Role of electronic consent in emergency surgery – A QIP in a high volume surgical emergency unit at a tertiary hospital

Role of electronic consent in emergency surgery – A QIP in a high volume surgical emergency unit at a tertiary hospital
Afroza Sharmin, Vishani Loyala, Ola Shams, Giles Bond-Smith
British Journal of Surgery, 7 December 2022
Abstract
Background
The Royal College of Surgeons of England discusses the significance of maintaining a written record of consent in addition to completing the consent form under section 4.10 of the supported decision-making guide to good practice – “any written information given to the patient should also be recorded and copies should be included in the patient’s notes”. Studies show high error rates (27–50%) with handwritten consent forms due to poor legibility, incomplete/ inaccurate information, increased variability, and risk of misplacement.

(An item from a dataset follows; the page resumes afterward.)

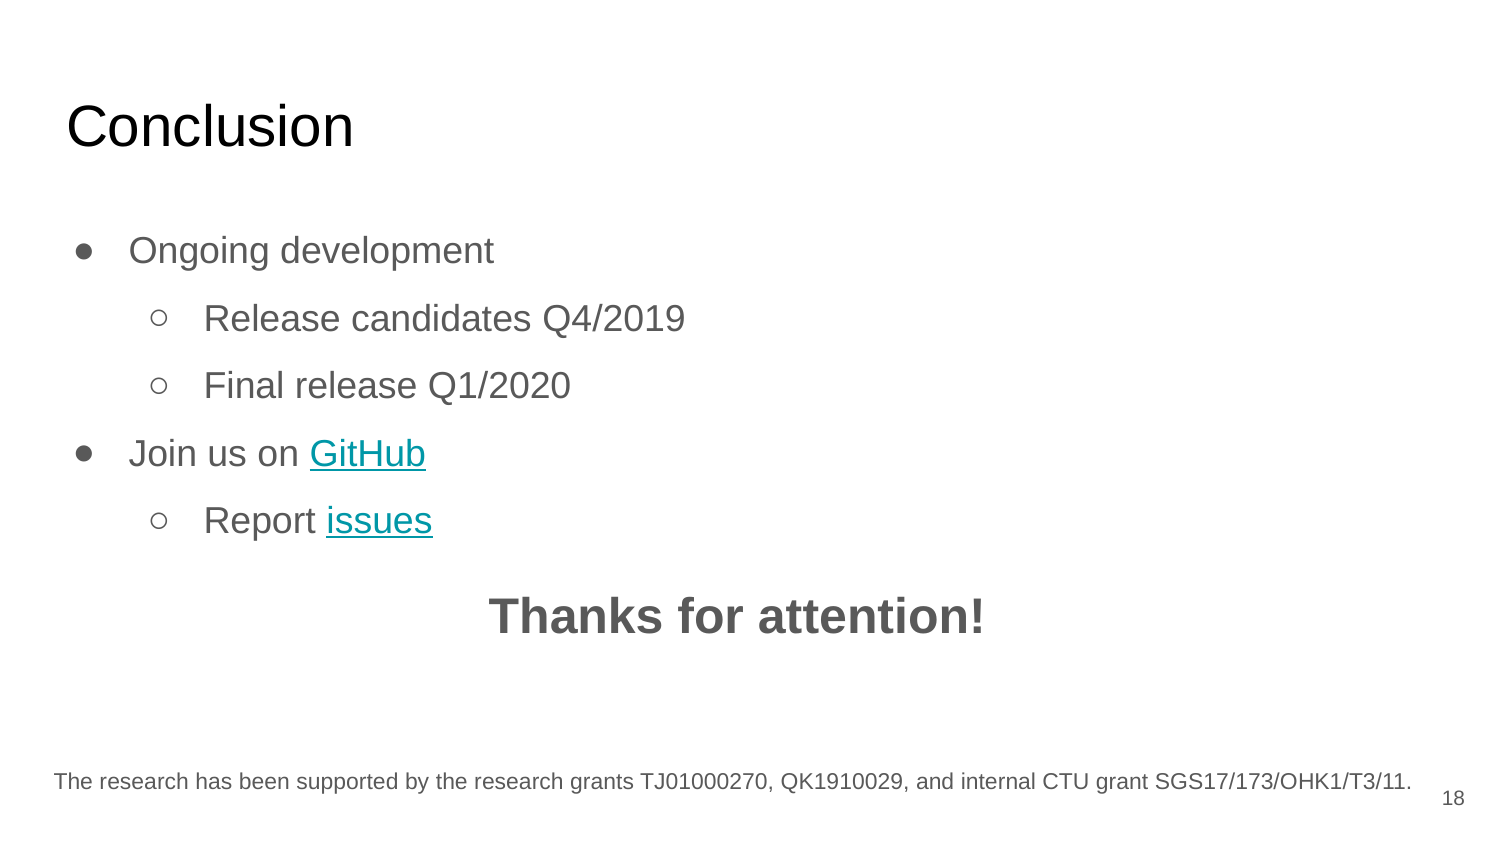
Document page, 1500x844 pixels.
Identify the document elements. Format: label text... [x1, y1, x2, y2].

slide_number <number> [1389, 764, 1480, 830]
list Ongoing development Release candidates Q4/2019 Final release Q1/2020 Join us on GitHub Report issues Thanks for attention! The research has been supported by the research grants TJ01000270, QK1910029, and internal CTU grant SGS17/173/OHK1/T3/11. [38, 189, 1437, 669]
title Conclusion [51, 72, 1449, 167]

The consequences of these errors can lead to poor patient experience as well as unfavourable outcomes at the operational and institutional levels. Missing or incomplete consent is also the most common reason for first case delay (average 1–75mins). This prompted the QIP and generation of a standard template for the common emergency general surgery procedures in a high-volume Surgical Emergency Unit (SEU) at the John Radcliffe Hospital.
Methods
Procedure-specific Electronic Surgical Consent (eSConsent) template for common emergency general surgery operations was added to the online database to easily be added to the electronic patient record. The format, as outlined below, was designed to allow even junior surgical trainees to adapt and perform the consent process early on in their placement-

  • Patient details and occupation
  • Operation
  • Intended benefit
  • All common procedures listed, risks and additional procedures pre-populated
  • Additional information (eg: discussion with next of kin, P-POSSUM score, NELA score etc)
  • Sign off

Results
The consent for all the emergency general surgery cases in a given week was reviewed and the compliance to maintaining eSConsent was audited. The first cycle between 20th-26th September 2021 showed compliance of only 18% (9 out of 49 operations). After discussing the audit findings with the members of the surgical team involved in the consenting process in the local meeting and implementing eSConsent, the compliance increased to 83.7% (36 of 43 cases) in the following week, 78% (33 of 43 cases) between 12th-18th November 2021 and 73% (28/38 operations) in the beginning of March 2022.
Conclusions
A consent form is a medicolegal document. Health care systems have taken advantage of technology to facilitate accuracy and robust monitoring. The emergency surgical consent process can benefit from this to avoid delays, errors and litigation. This transition is justifiable from our results and easily translated to practice particularly by using simple technology demonstrated in our QIP. Challenges including trainee changeover and new recruitments will expectedly affect the compliance of eSConsent but a proper induction to ensure adequate staff education will help overcome this. Weekly data capture has been adopted in our department as a surveillance protocol to ensure adherence and to standardize our practice.